The king pepper shows the bounty of Piedmont, exploding in a variety of colors and flavors.
Carmagnola could be called the capital of peppers. In fact, in the areas between Turin and Cuneo, there has been one variety cultivated for about a century which is unique both for its shape and flavor. As well as having a particularly beneficial climate, there’s also a strong agricultural tradition that reigns in this region, and it involves nearly 80% of the population.
The spread of peppers throughout Italy is owed to Domenico Ferrero, an entrepreneur and merchant from Balon in Turin.

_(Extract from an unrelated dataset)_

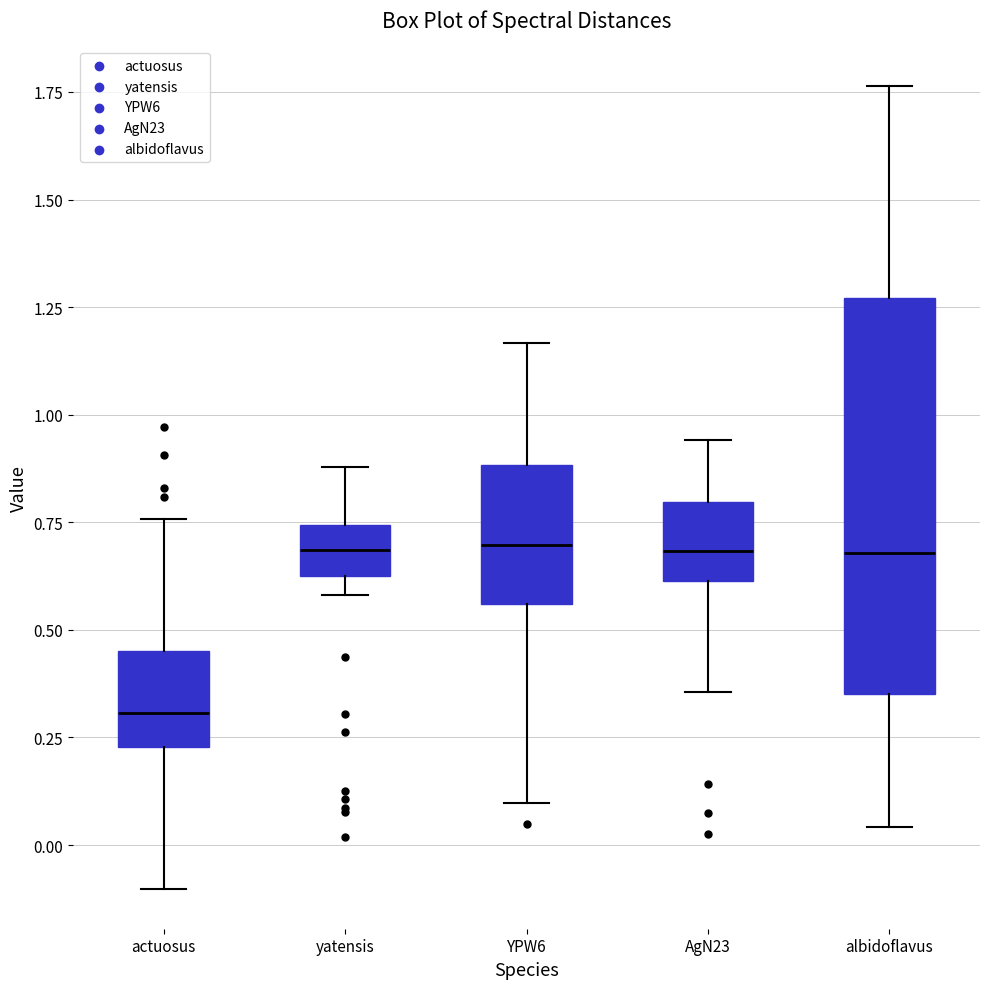

Which box's median line is the lowest?

actuosus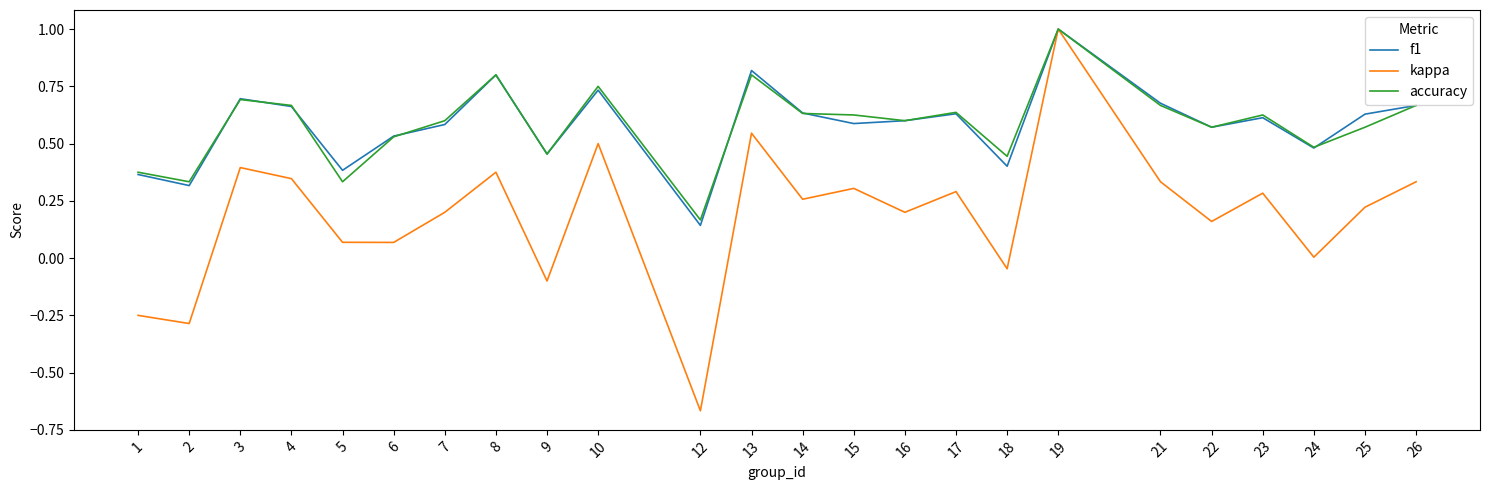

At which category is the sum across all series the highest?

19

It was his initiative to bring together the farmers of Carmagnola and the surroundings to create a more organized marketplace. The starting point was introducing targeted irrigation techniques, and regular transport to the market in Porta Palazzo. Between the first and second world wars, pepper cultivation spread and by the late 1940s the Carmagnola pepper festival was launched. Still today, it’s held between the end of August and beginning of September and represents a true institution for the local economy. But this pepper variety has also known periods of crisis, especially due to competition from Dutch and Spanish imports. The Institute of the Carmagnola Pepper Consortium took important steps for the protection of these ecotypes, adding them to the list of 2000 traditional agricultural products of Piedmont. The harvest, which farmers still do manually with a sack on their backs, starts in late June and continues through late October.

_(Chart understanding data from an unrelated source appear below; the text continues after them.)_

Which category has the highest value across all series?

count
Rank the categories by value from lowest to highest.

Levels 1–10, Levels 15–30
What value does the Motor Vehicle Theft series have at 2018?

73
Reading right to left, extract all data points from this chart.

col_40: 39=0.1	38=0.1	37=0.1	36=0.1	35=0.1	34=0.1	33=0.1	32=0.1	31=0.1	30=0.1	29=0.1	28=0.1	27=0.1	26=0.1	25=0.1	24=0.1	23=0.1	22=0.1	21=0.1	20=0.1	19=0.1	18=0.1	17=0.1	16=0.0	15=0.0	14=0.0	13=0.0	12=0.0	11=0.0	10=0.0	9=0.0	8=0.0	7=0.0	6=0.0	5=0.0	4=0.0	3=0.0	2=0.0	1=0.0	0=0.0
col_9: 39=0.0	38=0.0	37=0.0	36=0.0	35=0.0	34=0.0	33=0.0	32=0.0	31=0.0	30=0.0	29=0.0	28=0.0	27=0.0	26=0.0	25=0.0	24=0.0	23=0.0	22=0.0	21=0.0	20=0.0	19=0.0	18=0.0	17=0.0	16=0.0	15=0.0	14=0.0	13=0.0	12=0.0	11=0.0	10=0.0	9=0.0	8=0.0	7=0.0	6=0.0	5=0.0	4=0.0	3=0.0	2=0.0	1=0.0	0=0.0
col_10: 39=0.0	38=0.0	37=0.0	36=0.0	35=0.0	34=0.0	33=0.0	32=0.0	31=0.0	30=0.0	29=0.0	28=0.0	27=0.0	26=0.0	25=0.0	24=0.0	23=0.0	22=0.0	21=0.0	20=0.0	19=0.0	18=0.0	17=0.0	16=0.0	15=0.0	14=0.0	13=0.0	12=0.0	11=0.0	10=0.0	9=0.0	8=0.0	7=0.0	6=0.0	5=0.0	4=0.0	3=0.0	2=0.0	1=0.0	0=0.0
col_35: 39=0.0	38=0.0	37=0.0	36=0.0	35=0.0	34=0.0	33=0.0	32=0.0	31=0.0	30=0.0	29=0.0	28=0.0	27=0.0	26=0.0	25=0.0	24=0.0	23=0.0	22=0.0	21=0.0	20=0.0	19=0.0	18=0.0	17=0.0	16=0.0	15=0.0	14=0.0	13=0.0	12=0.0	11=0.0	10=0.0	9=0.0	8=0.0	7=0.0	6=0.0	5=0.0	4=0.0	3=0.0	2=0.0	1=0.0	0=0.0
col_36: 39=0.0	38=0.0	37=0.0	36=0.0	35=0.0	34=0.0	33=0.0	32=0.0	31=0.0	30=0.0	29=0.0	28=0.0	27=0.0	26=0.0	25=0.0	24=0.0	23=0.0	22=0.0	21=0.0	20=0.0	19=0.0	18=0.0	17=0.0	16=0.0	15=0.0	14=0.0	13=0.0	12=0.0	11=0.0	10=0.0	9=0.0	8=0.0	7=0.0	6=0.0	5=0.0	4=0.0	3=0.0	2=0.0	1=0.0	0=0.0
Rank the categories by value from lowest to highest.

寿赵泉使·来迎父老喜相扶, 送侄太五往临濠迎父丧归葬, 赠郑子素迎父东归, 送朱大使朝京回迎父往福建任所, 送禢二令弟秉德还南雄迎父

There are four types of Carmagnola peppers, which can each be identified by shape and flavor. The ‘corno’ or ‘lungo’ type is yellow or red with a long, conical shape. Another, the Quadrato, is green with a more flattened shape, while the ‘Trottola’ is shaped like a spinning top. Lastly, the “tomaticot’ or “tumaticot” is a hybrid, with a flatter shape at the ends like a tomato, and is also yellow or red. This variety is unique because of its extra sweet flavor. In fact, it’s best to eat them plain, or as food connoisseur Renato Dominici recommends, raw with just a drizzle of extra virgin olive oil or in ‘Bagna Caoda’ (a traditional recipe from Piedmont). They’re also excellent roasted, in oil, pickled or in chutney. Or, as in ancient Piedmont tradition, soto rapa (in vine leaves). There’s also a type of pasta called “carmagnolotto” which is made by stuffing agnolotto pasta with peppers, hemp flour and buffalo milk ricotta, all at zero kilometers and made specially for the festival.
Did you know that?
Every year this vegetable is the star of a 10-day festival called Peperò. “King peppers” (‘re povron in the local dialect, and their partners ‘povronera’) have been celebrated for more than 70 years with this grand end-of-summer event, which takes place between late August and early September. During the 2010 festival, the biggest peperonata stew in the world was made, putting Camagnola in the Guinness Book of World Records. While waiting for IGP (Protected Geographical Indication) status, the Ministry of Agricultural, Food and Forestry Policies added it to the list of Traditional Agricultural Products, while the variety “Ox horn” has obtained a Slowfood Presidium.